A National Institutes of Health survey of chief financial officers (CFOs) at rural hospitals found that financial attractiveness of telehealth plays a major role in adoption. While the representatives of 20 hospitals from 10 states agreed that telehealth enables health outcome benefits and can also provide some financial benefits to the hospital, the predominant conclusion of many CFOs is that the cost of implementing and supporting telehealth would not necessarily generate savings or avoided costs to the facility at a scale necessary to justify the investment. By way of example, a hospital engaging telehealth typically maintains the same overhead (physicians, nurses, administrative, etc.) while incurring additional equipment and technology expenses. At the same time, reimbursement for telehealth encounters often scale lower than reimbursements for in-person interactions. Accordingly, a small hospital would conceivably need to achieve a suitable economic scale of patient interactions to support the cost of a telehealth system.

But this does not mean that the financial code to telehealth cannot be cracked. And it certainly does not mean that we should stop trying.

The Veterans Administration (VA) provides an excellent example. The VA has a dedicated team working on immersive reality for healthcare. They are currently running 18 pilots in 120 locations across 44 states involving 2,000 front-line staffers. These are not experiments or trials, but rather pilots deploying evidenced based tests on a widespread basis.

These tests are exploring virtual reality (VR) and immersive reality for applications like cardiac rehab. And peer support, providing veterans with an anonymous yet in-person feel for support groups. And rehab for post-surgical patients. And along the way, the tests are gathering data on everything from patient comfort to technological capabilities to cost modelling to the mitigation of barriers that might otherwise impede access to healthcare. Importantly, the VA notes that the out-the-door cost of VR equipment in many instances is far lower than the traditional medical equipment it replaces. As these data emerge, they can offer examples to make telehealth more attractive to rural hospital CFOs.

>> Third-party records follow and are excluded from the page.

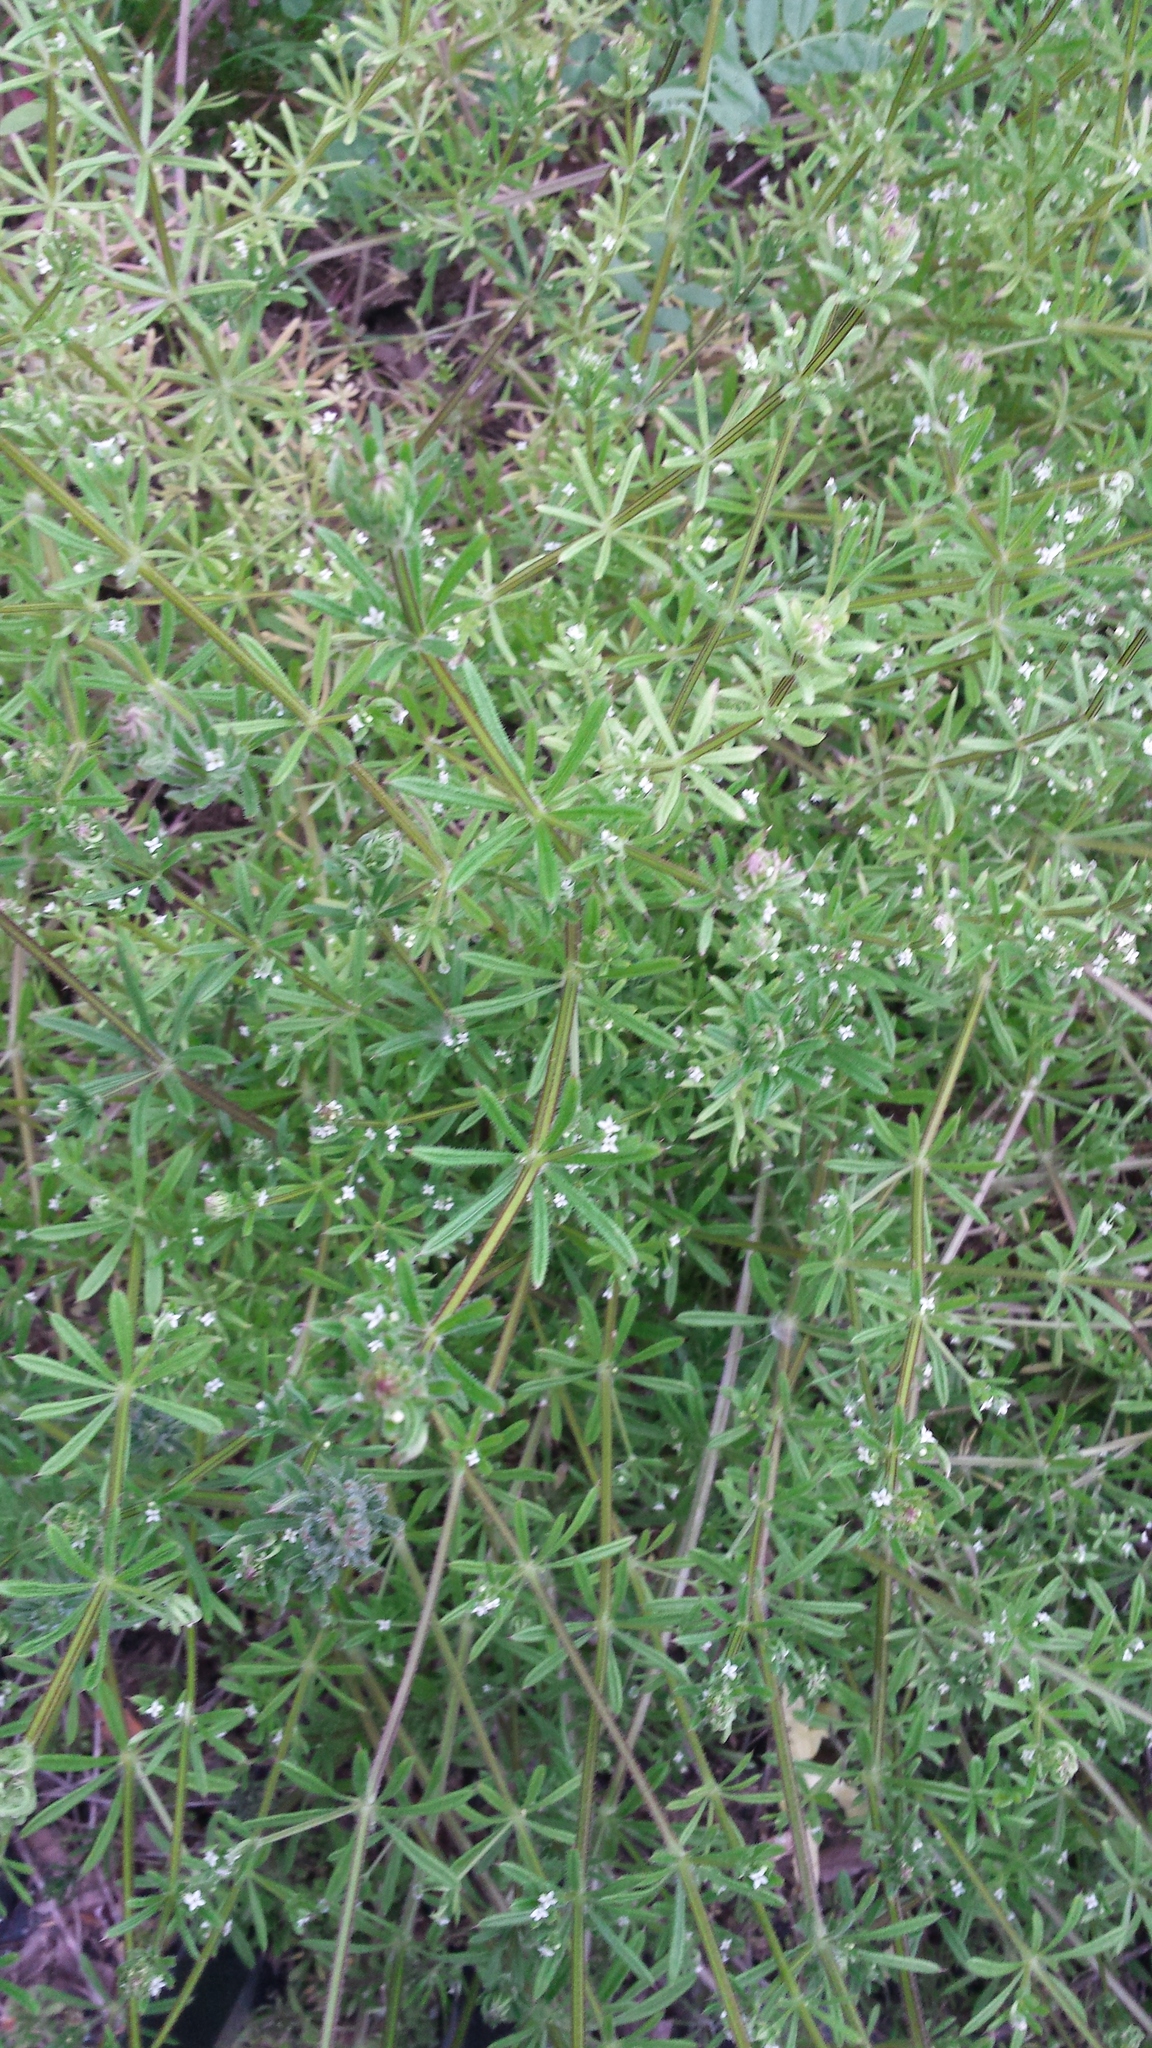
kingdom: Plantae
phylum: Tracheophyta
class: Magnoliopsida
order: Gentianales
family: Rubiaceae
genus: Galium
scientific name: Galium aparine
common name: Cleavers
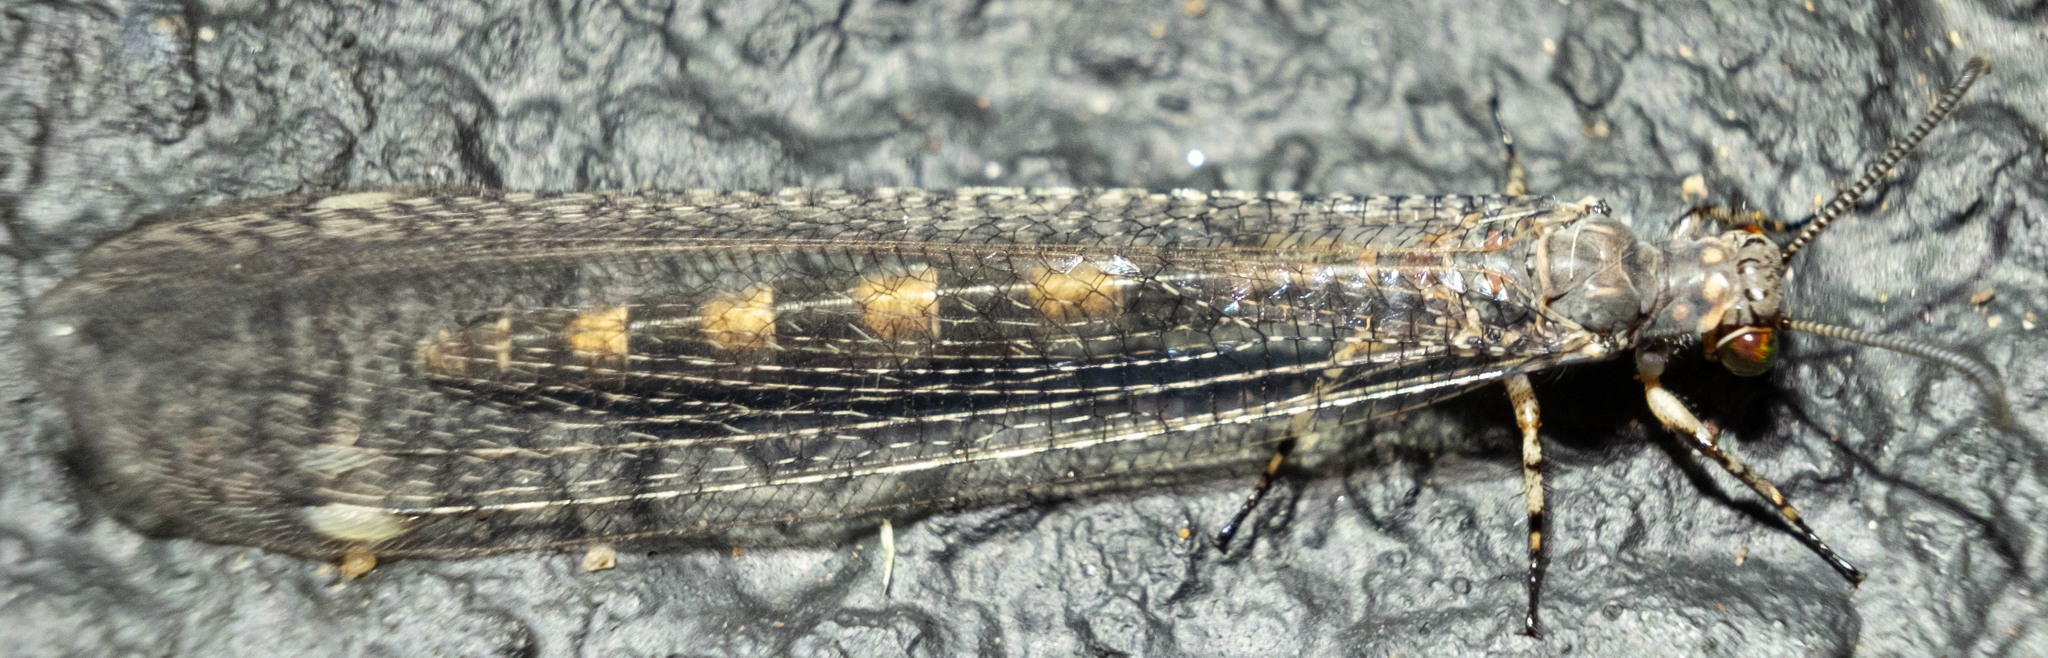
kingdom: Animalia
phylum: Arthropoda
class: Insecta
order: Neuroptera
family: Myrmeleontidae
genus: Myrmeleon
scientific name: Myrmeleon immaculatus
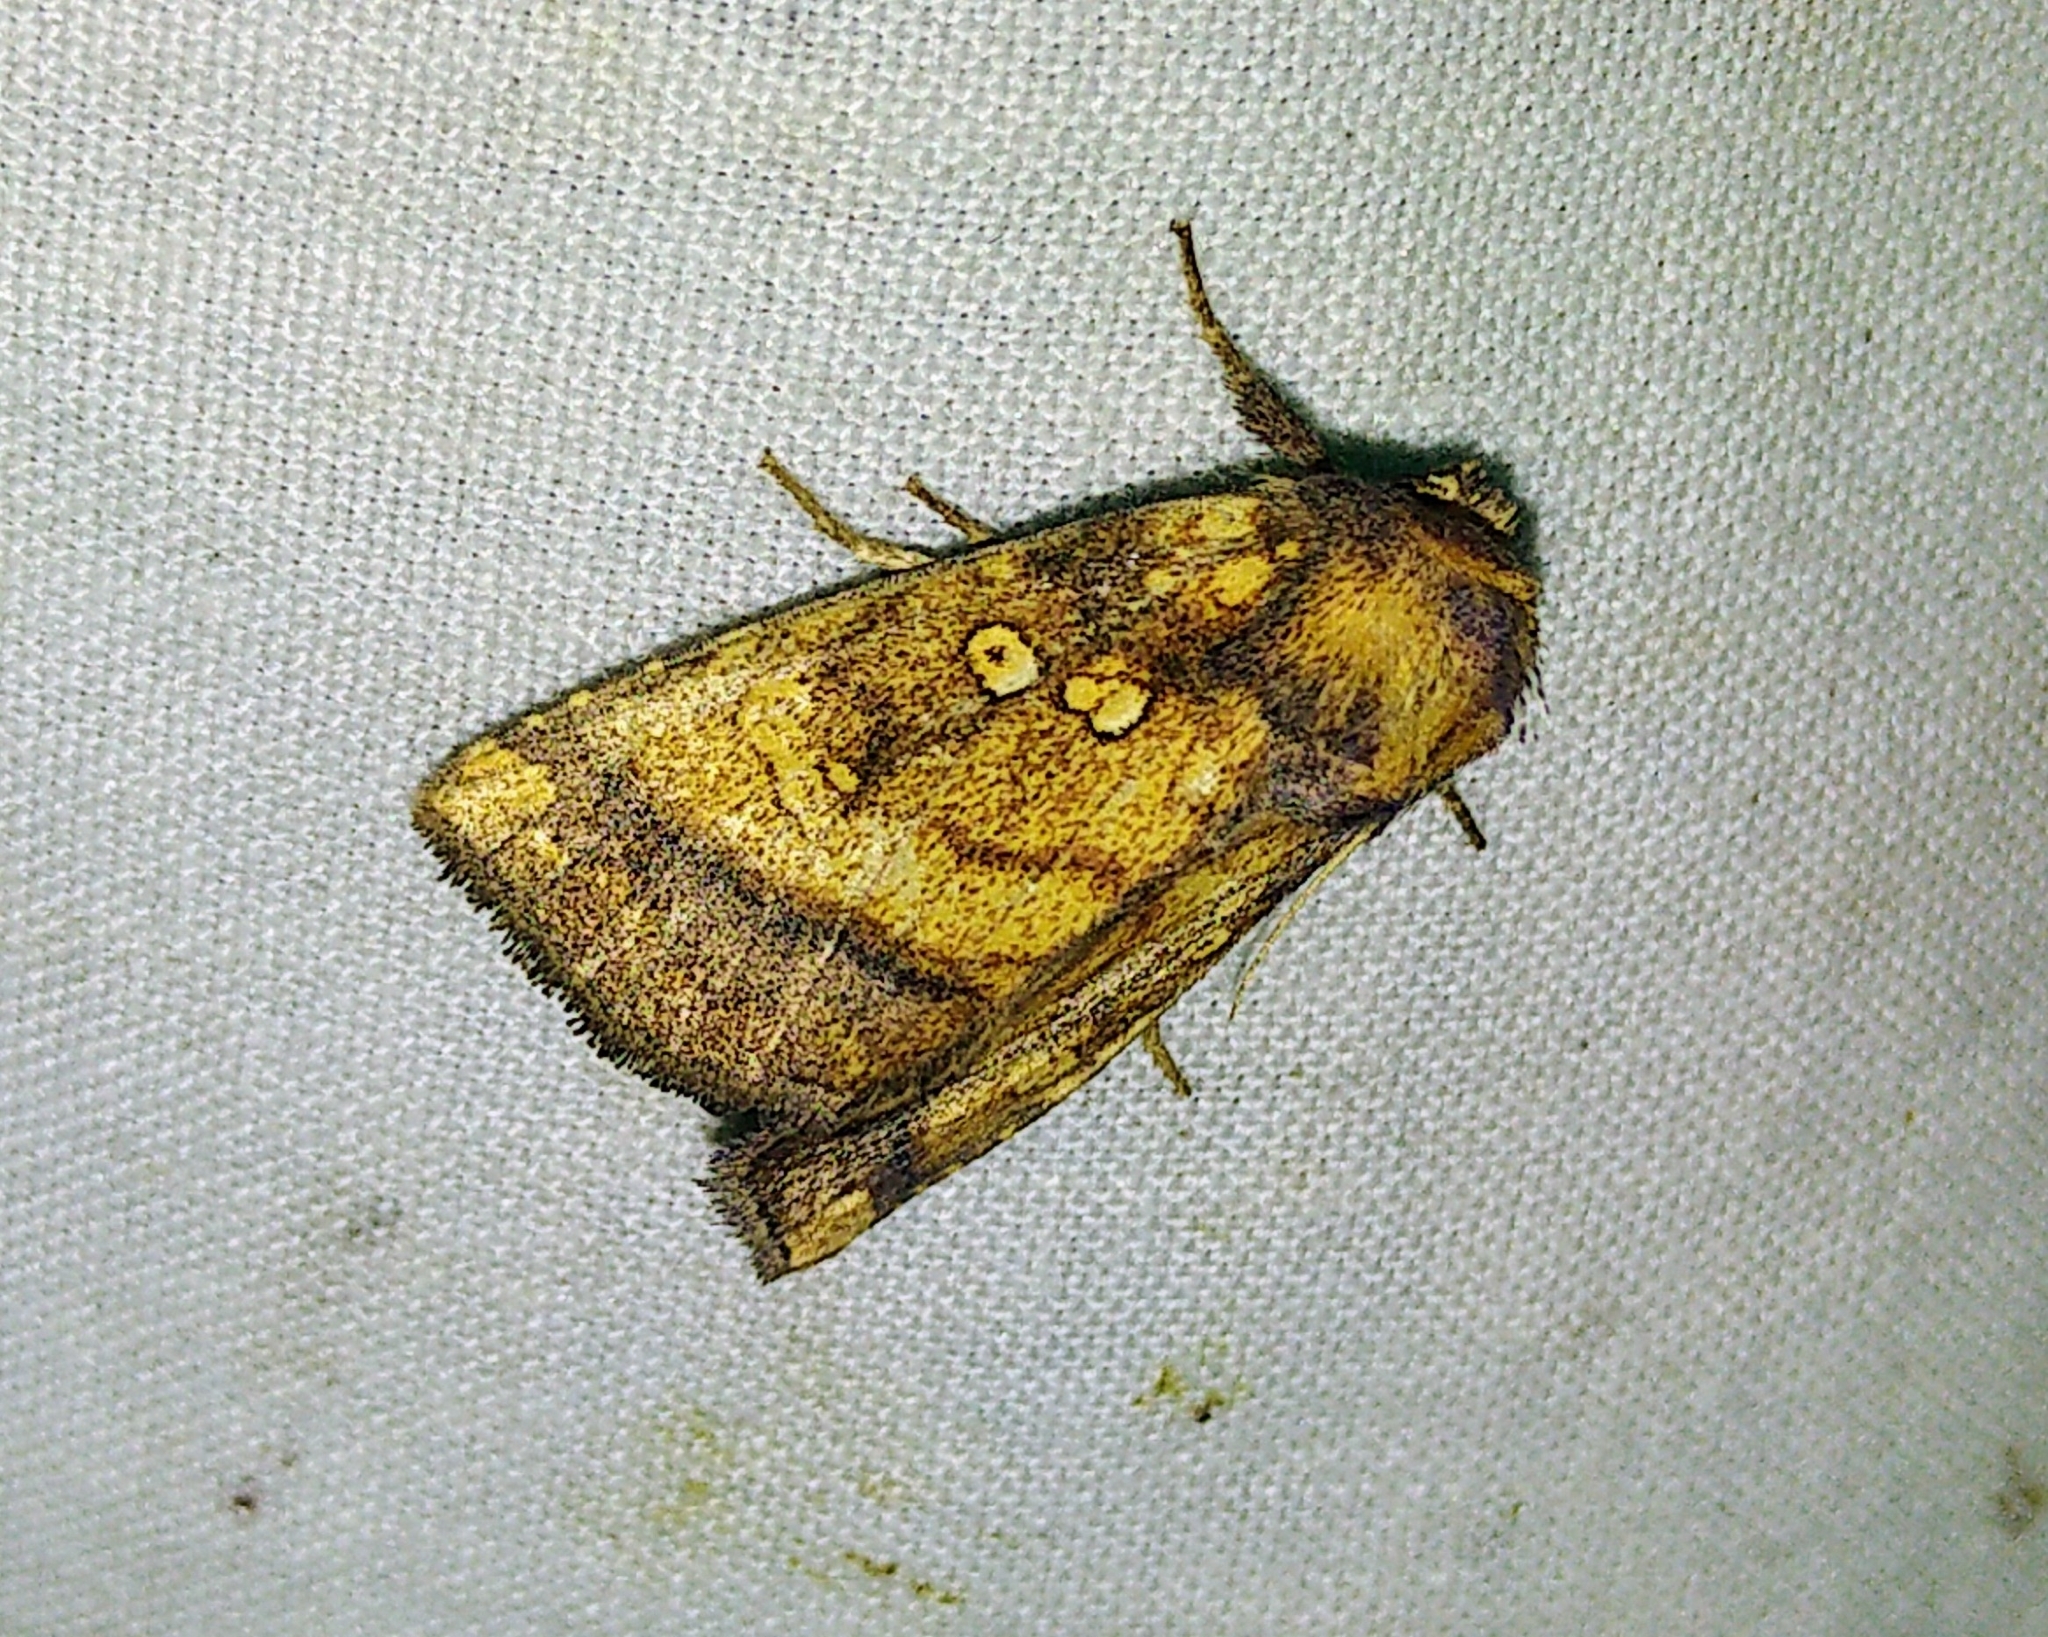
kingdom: Animalia
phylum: Arthropoda
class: Insecta
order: Lepidoptera
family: Noctuidae
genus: Papaipema
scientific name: Papaipema harrisii
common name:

Of course, the pilots are revealing non-cost issues that must be addressed. Can patients withstand cybersickness (nausea, dizziness, headaches when using VR)? Will patients diagnosed with schizophrenia have delusional thinking in a VR environment? Will extended VR usage cause eye fatigue or other strain? These questions are being examined as the VA pilots move forward.

But with these examinations, the economic benefits of broadband-enabled healthcare will be better defined, leading to greater understanding of avoided costs and better patient outcomes.